_Directions:_
This exercise calls for the whole listing to be given again exactly, without images.

[Records for the task — start]

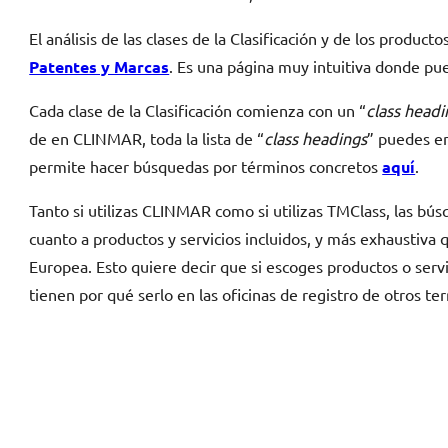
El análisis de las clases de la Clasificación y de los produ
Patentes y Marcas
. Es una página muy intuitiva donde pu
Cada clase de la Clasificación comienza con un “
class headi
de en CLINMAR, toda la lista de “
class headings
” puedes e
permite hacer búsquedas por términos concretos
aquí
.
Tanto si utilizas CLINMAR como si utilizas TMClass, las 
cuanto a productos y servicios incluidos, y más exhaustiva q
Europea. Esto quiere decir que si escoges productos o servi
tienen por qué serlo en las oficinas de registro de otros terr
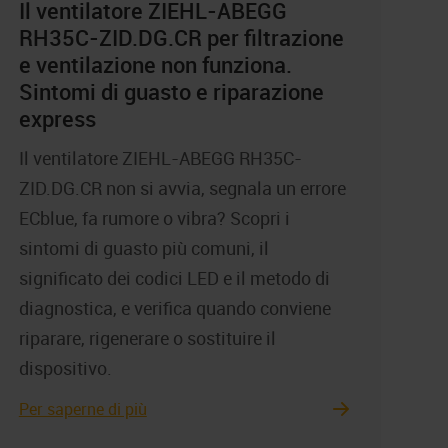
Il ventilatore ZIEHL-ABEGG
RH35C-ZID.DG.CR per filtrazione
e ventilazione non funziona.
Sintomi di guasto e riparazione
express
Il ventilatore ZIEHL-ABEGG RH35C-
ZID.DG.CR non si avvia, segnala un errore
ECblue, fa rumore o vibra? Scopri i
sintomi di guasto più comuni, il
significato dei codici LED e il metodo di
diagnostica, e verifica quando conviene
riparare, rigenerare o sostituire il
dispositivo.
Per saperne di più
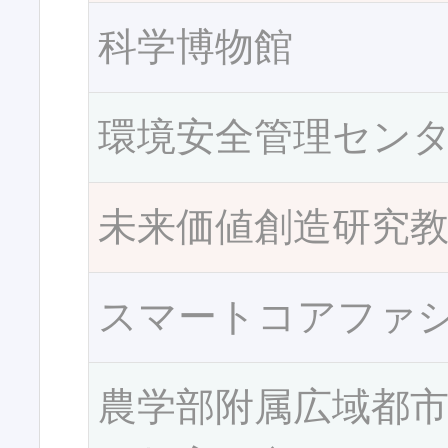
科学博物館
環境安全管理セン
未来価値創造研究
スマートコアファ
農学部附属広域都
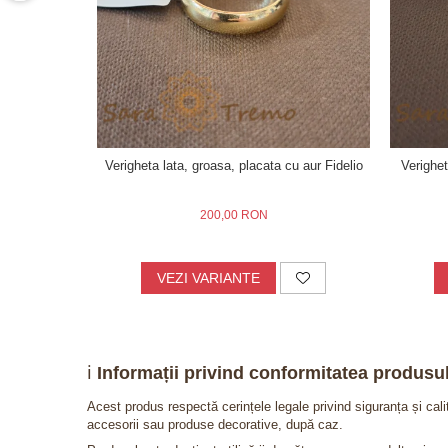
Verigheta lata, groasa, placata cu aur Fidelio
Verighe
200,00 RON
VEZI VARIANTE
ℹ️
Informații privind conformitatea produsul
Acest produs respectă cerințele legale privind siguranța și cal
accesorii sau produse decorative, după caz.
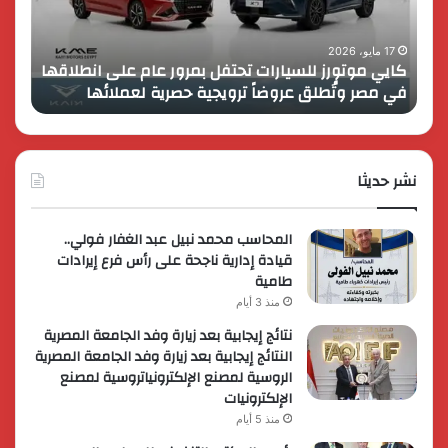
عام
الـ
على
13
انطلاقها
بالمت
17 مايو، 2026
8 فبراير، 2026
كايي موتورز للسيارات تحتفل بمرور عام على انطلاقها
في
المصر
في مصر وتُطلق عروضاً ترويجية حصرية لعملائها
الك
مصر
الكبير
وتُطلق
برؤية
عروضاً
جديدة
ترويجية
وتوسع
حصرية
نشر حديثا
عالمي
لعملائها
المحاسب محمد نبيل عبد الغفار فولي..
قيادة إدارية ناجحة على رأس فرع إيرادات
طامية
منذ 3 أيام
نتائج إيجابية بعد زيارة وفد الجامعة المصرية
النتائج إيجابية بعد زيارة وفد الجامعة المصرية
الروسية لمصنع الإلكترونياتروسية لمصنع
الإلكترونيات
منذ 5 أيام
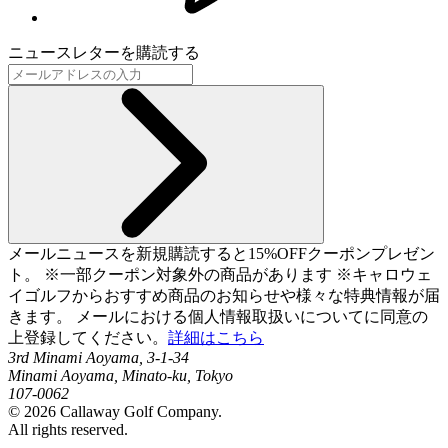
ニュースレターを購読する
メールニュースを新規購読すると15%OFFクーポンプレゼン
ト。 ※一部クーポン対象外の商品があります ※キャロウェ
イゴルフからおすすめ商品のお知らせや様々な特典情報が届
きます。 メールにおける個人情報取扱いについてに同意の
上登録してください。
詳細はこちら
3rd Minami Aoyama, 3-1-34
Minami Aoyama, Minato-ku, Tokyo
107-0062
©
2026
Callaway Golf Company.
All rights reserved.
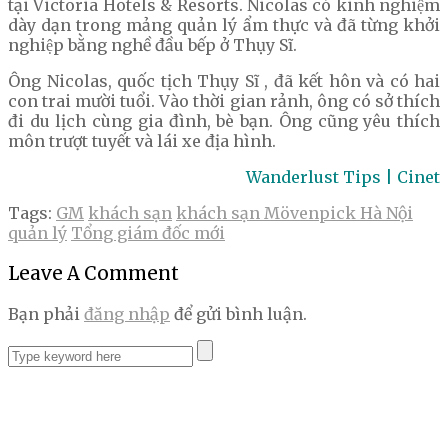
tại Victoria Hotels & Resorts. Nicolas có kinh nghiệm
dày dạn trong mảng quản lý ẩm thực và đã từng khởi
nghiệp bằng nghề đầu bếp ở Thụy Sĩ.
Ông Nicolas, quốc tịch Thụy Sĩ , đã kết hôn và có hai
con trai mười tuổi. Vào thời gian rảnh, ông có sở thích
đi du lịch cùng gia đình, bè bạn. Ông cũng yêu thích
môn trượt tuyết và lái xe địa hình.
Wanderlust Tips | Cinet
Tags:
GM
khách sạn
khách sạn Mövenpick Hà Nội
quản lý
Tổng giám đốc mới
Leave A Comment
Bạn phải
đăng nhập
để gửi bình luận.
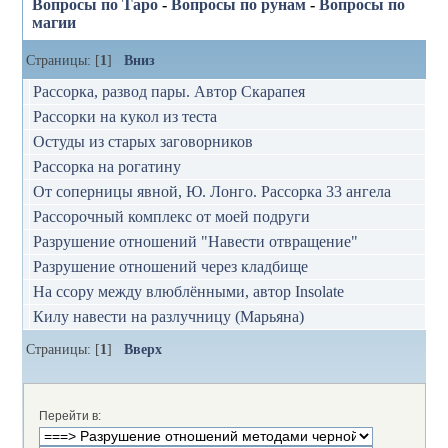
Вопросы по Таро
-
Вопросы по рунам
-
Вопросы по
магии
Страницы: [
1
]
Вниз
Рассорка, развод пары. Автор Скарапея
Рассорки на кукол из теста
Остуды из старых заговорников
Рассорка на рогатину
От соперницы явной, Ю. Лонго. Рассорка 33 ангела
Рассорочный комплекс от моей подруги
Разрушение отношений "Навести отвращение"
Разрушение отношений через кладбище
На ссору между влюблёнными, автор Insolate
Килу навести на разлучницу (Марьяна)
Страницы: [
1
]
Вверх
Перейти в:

[Records for the task — finish]

_Exercise response:_
El análisis de las clases de la Clasificación y de los produ
Patentes y Marcas
. Es una página muy intuitiva donde pu
Cada clase de la Clasificación comienza con un “
class headi
de en CLINMAR, toda la lista de “
class headings
” puedes e
permite hacer búsquedas por términos concretos
aquí
.
Tanto si utilizas CLINMAR como si utilizas TMClass, las 
cuanto a productos y servicios incluidos, y más exhaustiva q
Europea. Esto quiere decir que si escoges productos o servi
tienen por qué serlo en las oficinas de registro de otros terr
Il ventilatore ZIEHL-ABEGG
RH35C-ZID.DG.CR per filtrazione
e ventilazione non funziona.
Sintomi di guasto e riparazione
express
Il ventilatore ZIEHL-ABEGG RH35C-
ZID.DG.CR non si avvia, segnala un errore
ECblue, fa rumore o vibra? Scopri i
sintomi di guasto più comuni, il
significato dei codici LED e il metodo di
diagnostica, e verifica quando conviene
riparare, rigenerare o sostituire il
dispositivo.
Per saperne di più
科学博物館
環境安全管理セン
未来価値創造研究
スマートコアファ
農学部附属広域都
Verigheta lata, groasa, placata cu aur Fidelio
Verighe
200,00 RON
VEZI VARIANTE
ℹ️
Informații privind conformitatea produsul
Acest produs respectă cerințele legale privind siguranța și cal
accesorii sau produse decorative, după caz.
عام
الـ
على
13
انطلاقها
بالمت
17 مايو، 2026
8 فبراير، 2026
كايي موتورز للسيارات تحتفل بمرور عام على انطلاقها
في
المصر
في مصر وتُطلق عروضاً ترويجية حصرية لعملائها
الك
مصر
الكبير
وتُطلق
برؤية
عروضاً
جديدة
ترويجية
وتوسع
حصرية
نشر حديثا
عالمي
لعملائها
المحاسب محمد نبيل عبد الغفار فولي..
قيادة إدارية ناجحة على رأس فرع إيرادات
طامية
منذ 3 أيام
نتائج إيجابية بعد زيارة وفد الجامعة المصرية
النتائج إيجابية بعد زيارة وفد الجامعة المصرية
الروسية لمصنع الإلكترونياتروسية لمصنع
الإلكترونيات
منذ 5 أيام
ニュースレターを購読する
メールニュースを新規購読すると15%OFFクーポンプレゼン
ト。 ※一部クーポン対象外の商品があります ※キャロウェ
イゴルフからおすすめ商品のお知らせや様々な特典情報が届
きます。 メールにおける個人情報取扱いについてに同意の
上登録してください。
詳細はこちら
3rd Minami Aoyama, 3-1-34
Minami Aoyama, Minato-ku, Tokyo
107-0062
©
2026
Callaway Golf Company.
All rights reserved.
tại Victoria Hotels & Resorts. Nicolas có kinh nghiệm
dày dạn trong mảng quản lý ẩm thực và đã từng khởi
nghiệp bằng nghề đầu bếp ở Thụy Sĩ.
Ông Nicolas, quốc tịch Thụy Sĩ , đã kết hôn và có hai
con trai mười tuổi. Vào thời gian rảnh, ông có sở thích
đi du lịch cùng gia đình, bè bạn. Ông cũng yêu thích
môn trượt tuyết và lái xe địa hình.
Wanderlust Tips | Cinet
Tags:
GM
khách sạn
khách sạn Mövenpick Hà Nội
quản lý
Tổng giám đốc mới
Leave A Comment
Bạn phải
đăng nhập
để gửi bình luận.
Вопросы по Таро
-
Вопросы по рунам
-
Вопросы по
магии
Страницы: [
1
]
Вниз
Рассорка, развод пары. Автор Скарапея
Рассорки на кукол из теста
Остуды из старых заговорников
Рассорка на рогатину
От соперницы явной, Ю. Лонго. Рассорка 33 ангела
Рассорочный комплекс от моей подруги
Разрушение отношений "Навести отвращение"
Разрушение отношений через кладбище
На ссору между влюблёнными, автор Insolate
Килу навести на разлучницу (Марьяна)
Страницы: [
1
]
Вверх
Перейти в:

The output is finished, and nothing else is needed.